The following example demonstrates how to log messages from a SQS queue into the Flume NG log file.

a1.sources = r1
a1.sinks = k1
a1.channels = c1

a1.sources.r1.type = com.plumbee.flume.source.sqs.SQSSource
a1.sources.r1.channels = c1
a1.sources.r1.url = https://sqs.us-east-1.amazonaws.com/1234567891/dev
a1.sources.r1.recvBatchSize = 10
a1.sources.r1.recvTimeout = 20
a1.sources.r1.batchSize = 100
a1.sources.r1.nbThreads = 1
a1.sources.r1.flushInterval = 30

a1.channels.c1.type = memory
a1.channels.c1.capacity = 100000
a1.channels.c1.transactionCapacity = 100

a1.sinks.k1.type = logger
a1.sinks.k1.channel = c1

Notes:

  • If the awsAccessKeyId and awsSecretKey properties are not defined the Java AWS SDK will use a default credentials provider chain and search for credentials via:

  • Environment variables: AWS_ACCESS_KEY_ID and AWS_SECRET_KEY

  • Java System Properties: aws.accessKeyId and aws.secretKey

  • Credential profiles: ~/.aws/credentials

  • Instance profile credentials delivered through the Amazon EC2 metadata service

  • Internally the plugin has a backoff mechanism which kicks in when the number of messages per batch request is less than 90% of the recvBatchSize. The backoff essentially slows down SQS polling by 1 second for each consecutive violation of the 90% rule up to a maximum of 20 seconds. So if the plugin makes 5 consecutive calls to SQS each returning 8 messages from a possible 10 then the plugin will wait 5 seconds before making another request. The consecutive increment and maximum backoff can be controlled by the backOffSleepIncrement and maxBackOffSleep properties defined in milliseconds. Note: If an error occurs, the plugin will immediately pause all activity for maxBackOffSleep milliseconds.

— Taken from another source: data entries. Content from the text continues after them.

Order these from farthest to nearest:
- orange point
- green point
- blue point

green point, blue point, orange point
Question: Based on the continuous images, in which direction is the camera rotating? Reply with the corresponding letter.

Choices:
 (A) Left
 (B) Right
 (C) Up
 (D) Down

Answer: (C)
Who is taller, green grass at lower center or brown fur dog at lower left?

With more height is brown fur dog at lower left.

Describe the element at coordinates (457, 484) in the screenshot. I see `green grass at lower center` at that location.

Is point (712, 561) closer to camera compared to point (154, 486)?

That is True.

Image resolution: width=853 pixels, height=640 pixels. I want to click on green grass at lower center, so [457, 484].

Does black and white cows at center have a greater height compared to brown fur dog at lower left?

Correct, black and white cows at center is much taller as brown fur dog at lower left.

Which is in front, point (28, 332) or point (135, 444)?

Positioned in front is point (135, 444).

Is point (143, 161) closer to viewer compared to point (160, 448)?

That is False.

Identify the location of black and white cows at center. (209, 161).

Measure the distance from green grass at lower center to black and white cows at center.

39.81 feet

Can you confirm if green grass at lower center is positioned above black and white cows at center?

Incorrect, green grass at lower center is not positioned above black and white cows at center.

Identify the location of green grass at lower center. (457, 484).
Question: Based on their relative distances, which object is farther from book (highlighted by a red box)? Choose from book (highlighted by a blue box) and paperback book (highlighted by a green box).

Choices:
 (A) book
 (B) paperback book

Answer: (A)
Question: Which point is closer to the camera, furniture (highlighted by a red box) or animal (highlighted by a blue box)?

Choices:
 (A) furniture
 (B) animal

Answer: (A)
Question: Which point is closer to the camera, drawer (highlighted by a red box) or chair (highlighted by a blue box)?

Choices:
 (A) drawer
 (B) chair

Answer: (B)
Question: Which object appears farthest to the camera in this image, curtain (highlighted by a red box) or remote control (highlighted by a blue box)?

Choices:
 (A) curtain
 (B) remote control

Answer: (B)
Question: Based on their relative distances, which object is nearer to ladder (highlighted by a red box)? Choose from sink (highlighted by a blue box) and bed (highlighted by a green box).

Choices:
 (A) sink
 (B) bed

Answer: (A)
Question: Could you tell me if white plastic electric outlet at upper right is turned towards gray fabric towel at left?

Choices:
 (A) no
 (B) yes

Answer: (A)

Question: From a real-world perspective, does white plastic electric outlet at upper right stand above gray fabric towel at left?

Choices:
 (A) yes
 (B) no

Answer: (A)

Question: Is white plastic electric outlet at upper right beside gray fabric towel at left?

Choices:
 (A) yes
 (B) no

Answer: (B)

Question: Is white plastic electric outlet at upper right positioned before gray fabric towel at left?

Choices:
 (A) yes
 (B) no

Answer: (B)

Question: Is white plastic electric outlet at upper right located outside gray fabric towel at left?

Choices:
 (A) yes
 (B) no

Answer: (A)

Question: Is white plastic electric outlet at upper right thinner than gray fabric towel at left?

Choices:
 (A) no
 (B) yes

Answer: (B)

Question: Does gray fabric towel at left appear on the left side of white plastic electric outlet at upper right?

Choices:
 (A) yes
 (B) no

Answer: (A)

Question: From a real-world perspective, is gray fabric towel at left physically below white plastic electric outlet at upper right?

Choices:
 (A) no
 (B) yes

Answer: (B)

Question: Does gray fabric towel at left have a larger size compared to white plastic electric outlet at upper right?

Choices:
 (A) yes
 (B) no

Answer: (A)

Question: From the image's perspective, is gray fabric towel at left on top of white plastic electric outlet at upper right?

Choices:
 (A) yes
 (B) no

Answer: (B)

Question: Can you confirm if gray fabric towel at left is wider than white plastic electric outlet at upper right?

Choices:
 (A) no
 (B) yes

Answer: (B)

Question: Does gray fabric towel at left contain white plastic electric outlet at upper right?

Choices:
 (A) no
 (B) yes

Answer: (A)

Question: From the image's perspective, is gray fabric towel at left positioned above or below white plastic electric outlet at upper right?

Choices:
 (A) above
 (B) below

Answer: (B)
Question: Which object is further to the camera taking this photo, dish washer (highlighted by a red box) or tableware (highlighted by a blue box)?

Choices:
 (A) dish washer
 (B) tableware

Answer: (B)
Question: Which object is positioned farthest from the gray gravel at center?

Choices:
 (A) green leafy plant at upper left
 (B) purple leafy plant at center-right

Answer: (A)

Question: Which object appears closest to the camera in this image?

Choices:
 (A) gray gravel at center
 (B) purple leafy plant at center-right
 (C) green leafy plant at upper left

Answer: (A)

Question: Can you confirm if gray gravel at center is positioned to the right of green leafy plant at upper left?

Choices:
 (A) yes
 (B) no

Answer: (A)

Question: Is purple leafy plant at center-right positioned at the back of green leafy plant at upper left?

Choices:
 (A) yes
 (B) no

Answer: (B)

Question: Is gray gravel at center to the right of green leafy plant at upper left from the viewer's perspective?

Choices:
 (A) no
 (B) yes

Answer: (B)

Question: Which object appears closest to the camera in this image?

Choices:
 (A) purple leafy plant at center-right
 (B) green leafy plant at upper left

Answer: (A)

  • To operate correctly the plugin requires sqs:DeleteMessageBatch, sqs:DeleteMessage and sqs:ReceiveMessage IAM privileges to be associated with the Instance profile or AWS Access KeyId, for example:

{
  "Statement": [
    {
      "Sid": "AllowReceiveAndDeleteOperations",
      "Action": [
        "sqs:DeleteMessageBatch",
        "sqs:DeleteMessage",
        "sqs:ReceiveMessage"
      ],
      "Effect": "Allow",
      "Resource": [
        "arn:aws:sqs:us-east-1:1234567891/dev"
      ]
    }
  ]
}

Monitoring

The Flume NG SQS Plugin comes with a custom counter group implementation which can be queried using Jconsole or by enabling Flume's embedded WebServer to report the metrics in JSON. For example:

{
    "SOURCE.sqs-1": {
        "RunnerInterruptCount": "0",
        "Type": "SOURCE",
        "RunnerChannelExceptionCount": "0",
        "EventReprocessedCount": "23306",
        "BatchReceiveRequestAttemptCount": "204151762",
        "DeleteMessageFailedCount": "18",
        "EventReceivedCount": "1886005718",
        "RunnerBackoffCount": "30265887",
        "BatchReceiveRequestSuccessCount": "204151762",
        "RunnerDeliveryExceptionCount": "0",
        "RunnerExceptionCount": "0",
        "DeleteMessageSuccessCount": "1886004112",
        "BatchEfficiencyPercentage": "93.33818663136995",
        "ConsumerThreadCount": "30",
        "RunnerUnhandledExceptionCount": "0",
        "StopTime": "0",
        "BatchDeleteRequestAttemptCount": "188600418",
        "RunnerPollCount": "204151774",
        "StartTime": "1399902496246",
        "BatchRequestSize": "10",
        "BatchDeleteRequestSuccessCount": "188600413"
    }
}

License

Copyright 2015 Plumbee Ltd.

Licensed under the Apache License, Version 2.0 (the "License"); you may not use this file except in compliance with the License. You may obtain a copy of the License at

http://www.apache.org/licenses/LICENSE-2.0

Unless required by applicable law or agreed to in writing, software distributed under the License is distributed on an "AS IS" BASIS, WITHOUT WARRANTIES OR CONDITIONS OF ANY KIND, either express or implied. See the License for the specific language governing permissions and limitations under the License.